Oh, silly me, I forgot that snow is a thing of the past.

June 18, 2015 8:42 am

My backyard abuts one of the Park in Northeast Ohio http://www.nps.gov/cuva/index.htm , While there might be fewer visitors in the peak of summer, the rest of the year warmer would bring out more people.
And most of the visitors are locals, so if they’re not going to the park because of heat, they’re staying at home in the Air Conditioning.

June 18, 2015 9:29 am

It looks like I do not know how to insert an image. D’oh.

Reply to  96ekim
June 18, 2015 1:41 pm
June 18, 2015 9:31 am

It’s just possible that tourist patterns in National Parks more closely match the academic year than any other factor.

Billy Liar
June 18, 2015 9:54 am

I have a very strong suspicion that this paper is utterly wrong. It’s almost like the qualification exam for becoming a climatologist. You have to pick a single factor which plays little or no role in the variation in your target statistic, generate some low quality correlation with your target and then extrapolate to absurdity.
People do not go to National Parks etc because they’ve studied the climatological data for the park and it suits their requirements. They go to the park to see what it has on offer. They go mostly when the mean temperature in the park is just over 20°C because that’s the mean temperature of the parks etc in the US in the summer when most people go on vacation and visit the parks. If the temperature over the whole of the US goes up on average, so will the temperature at the peak in the visitor curve because the visitors won’t change when they go just because it’s got a little warmer.
This paper is nonsense.
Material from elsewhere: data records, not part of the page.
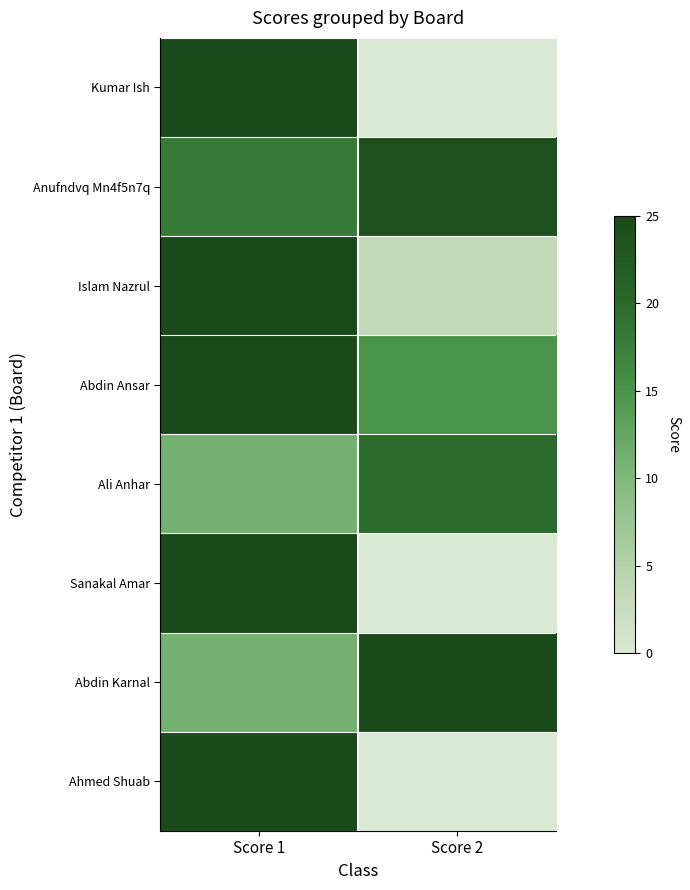

Reading right to left, what are all the values shown in this chart?

Kumar Ish: Score 2=0	Score 1=25
Anufndvq Mn4f5n7q: Score 2=24	Score 1=18
Islam Nazrul: Score 2=3	Score 1=25
Abdin Ansar: Score 2=15	Score 1=25
Ali Anhar: Score 2=20	Score 1=11
Sanakal Amar: Score 2=0	Score 1=25
Abdin Karnal: Score 2=25	Score 1=11
Ahmed Shuab: Score 2=0	Score 1=25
Fits well with the other peer-reviewed stuff in climatology.

June 18, 2015 12:48 pm

What else could it be besides global warming? They’ve ruled out everything else like the economy. ( sarc)

June 18, 2015 3:21 pm

The three major downturns in visitor numbers wouldn’t have anything to do with some other minor incidents would they? You know, WWII, the oil crisis, the GFC.

more soylent green!
June 18, 2015 3:55 pm

I thought the greenies wanted fewer people to visit the parks, anyway. Keep them free from human contamination.

Jay Dunnell
June 20, 2015 9:00 am

Just spent 5 days in the Great Smokey Mountain National Park, the most visited par in the USA (according to the Park Service. I certainly prefer to walk the trails and view the plant and animal life when it is warm. More to see and no frostbite.

Jeff Alberts
June 20, 2015 8:21 pm

On Thursday I was up at Hurricane Ridge in the Olympic National Park, Washington State, US. In the Visitor’s Center many of the placards went on about “climate change” and greenhouse gasses.
One display showed the various stages of the glacier on Mt Olympus, and how it has receded since 1880. In their dishonesty, they failed to show intermediate images, which would likely show that the vast majority of the recession of the glacier occurred before 1950. But showing that would dilute the message, and wouldn’t be good for “The Cause”.
It’s a pity, because the view was fantastic.